Thursday, October 15, 2015

Denver's Construction Defects Ordinance: make it simple

State construction defects legislative reform has failed so localities do it themselves.  Now it's Denver's turn. The goal for developers is to cut down on the number of and frivolous lawsuits.  However, this always comes with too many caveats at the expense of home owner's rights.  Home owner's (not represented in the debate) would like to be empowered on the use of their funds in litigation.  Too often costly HOA litigation is pursued by HOA Boards and their lawyers without the knowledge or approval of home owners and can result in draining HOA reserve funds and special assessments.  A simple, compromise law that would serve both interests groups can be crafted by State legislators and integrated into State HOA law.  It is no more complicated than this:  All HOA litigation, other than for routine and administrative matters, funded with HOA resources and/or debt instruments requires a majority vote of approval by home owners.  Supplement this by requiring that prior to any vote home owners be made aware of the proposed law suit, its' purpose, total cost and funding sources, and the consequences in the event of an unfavorable decision.  This simple amendment to State HOA law will automatically cut down on law suits, save home owners and developers significantly in legal costs, and empower home owners over the use of their funds.  The issue of requiring arbitration is mostly a moot point.  Almost all HOA declarations over the past fifteen years requires this dispute resolution process and is only changed to promote costly court cases at the encouragement of HOA lawyers. Simple in this case is a WIN WIN for all. 

Friday, October 9, 2015

HOA Transfer Fees Costing Homeowners and Businesses Millions (Colorado)
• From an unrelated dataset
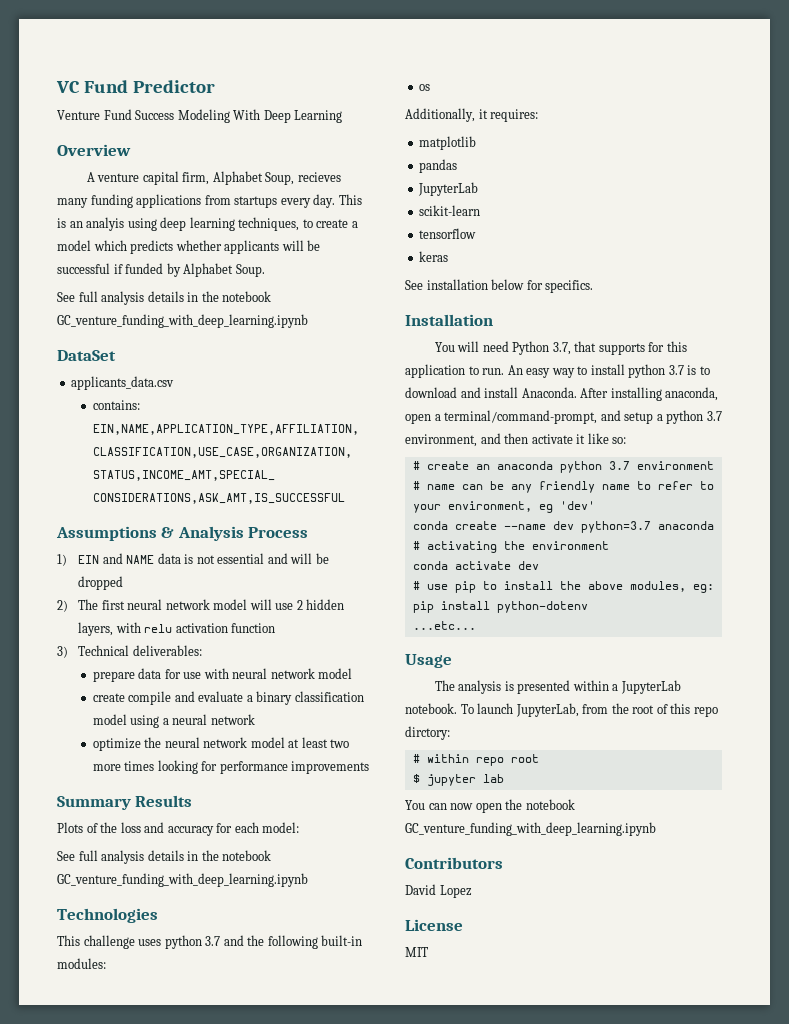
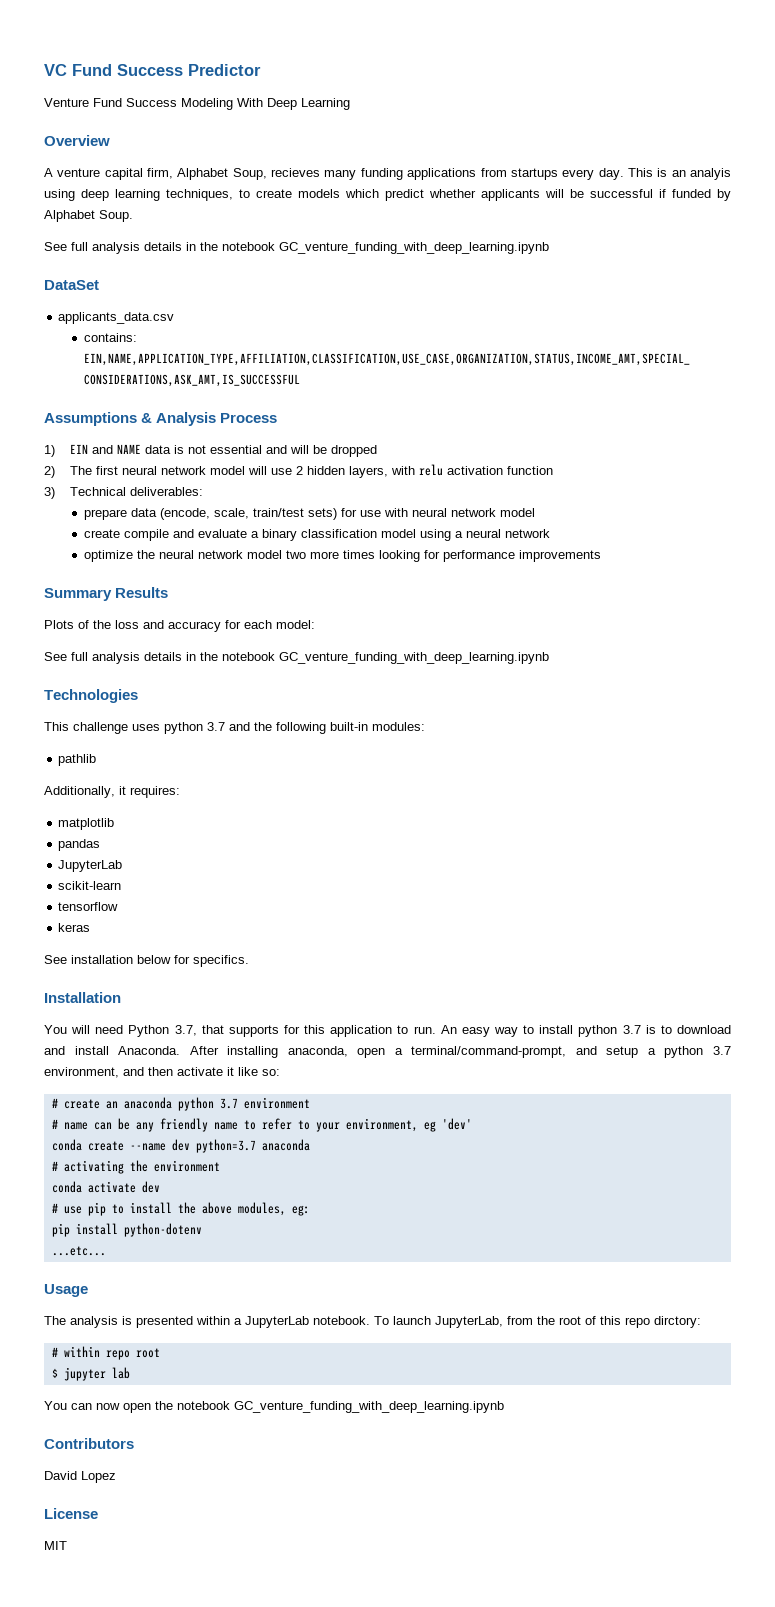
(128, 86) none -> [117,64,183,76] Success
[351,221,358,228] [57,240,174,254] a model which predicts -> [298,189,424,201] models which predict
(162, 673) none -> [159,508,337,520] (encode, scale, train/test sets)
[288,737,328,748] at least -> (282, 554) none
[419,84,431,91] os -> [58,754,97,766] pathlib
The HOA Transfer Fee is assessed HOA home owners upon the sale of their home.  The fee ranges from under $50 to over $1,000 with no requirement to justify the fee based on work performed.  It's pay it or you can't sell your home.  Misunderstood is the fact that the fee is not retained by or amount determined by the HOA but by the HOA's property manager.   The fee is not negotiable nor can the services it supposedly provides be shopped for in the market place.  Worse yet the fee is not legally mandatory like taxes and filing fees but unquestionably entered on closing documents.   The fee costs Colorado home owners upwards of $10 million a year.

The fee was made illegal via SB 11-234 on all residential home sales except those with community associations such as HOAs, condominiums, mobile home parks, and time shares.  The fee can be assessed home owners for unreimbursed costs incurred by property managers related to the sale of a home in an HOA.  Thus only extraordinary costs apply. At no time in the debate to allow this fee has anyone from the property management industry and their trade group, Community Association Institute (CAI), offered evidence of what these unreimbursed expenses were to warrant any fee let alone fees averaging $350+.  Home owners pay HOA dues to cover updates to administrative and billing records, changing and exchanging security codes and cards, creating monthly billings and home owner financial status documents.  The dues also pay for updating and making readily available copies (for a small fee) of HOA governing documents.  So why are home owners being charged $350 on average to do what they are already paying for?

There is more.  Title/home closing companies charge a document fee averaging $150.  This in part/full is to cover costs associated with ensuring the buyer receives copies of the HOA governing documents and a Status Letter (no more than a final billing statement indicating the home owner's financial status with the HOA).  The property manager, not the HOA, can bill the Title company a fee in any amount to provide this information.   Thus the Title company may or may not use the fee in total to cover their own costs.  As mentioned, the HOA official documents can be obtained free by the home owner/Realtor via the HOA's web site and hard copies cost no more than $25 and the home owner has already compensated the property manager to complete these ordinary tasks with their HOA dues.

Then there is the Transfer Fee on home refinancing.  Yes, you buy a home then refinance a year later and pay the fee again.  The administrative and billing records remain the same and your security codes/cards don’t change.  The Status Letter (current billing) and HOA governing documents are emailed to the Title company and this costs you hundred’s of dollars in a Transfer Fee and "for what"?

Legislation to end this abusive, excessive, and illegally applied fee was pursued in Colorado several years ago but was watered down and then killed by HOA property manager interests.  The HOA property manager licensing bill was supposed to address the disclosure of the fee but not ending or limiting the amount or ability to challenge the fee: basically allowing things to continue as is.  Then the State Agency overseeing licensing endorsed disclosure to be a one-liner on closing documents ("HOA Transfer Fee") with no detail, invoice, limit on amount, or justification required.   

The Colorado HOA Forum, a Colorado home owner advocacy organization, will continue to lobby legislators to support a Bill to end or limit this fee.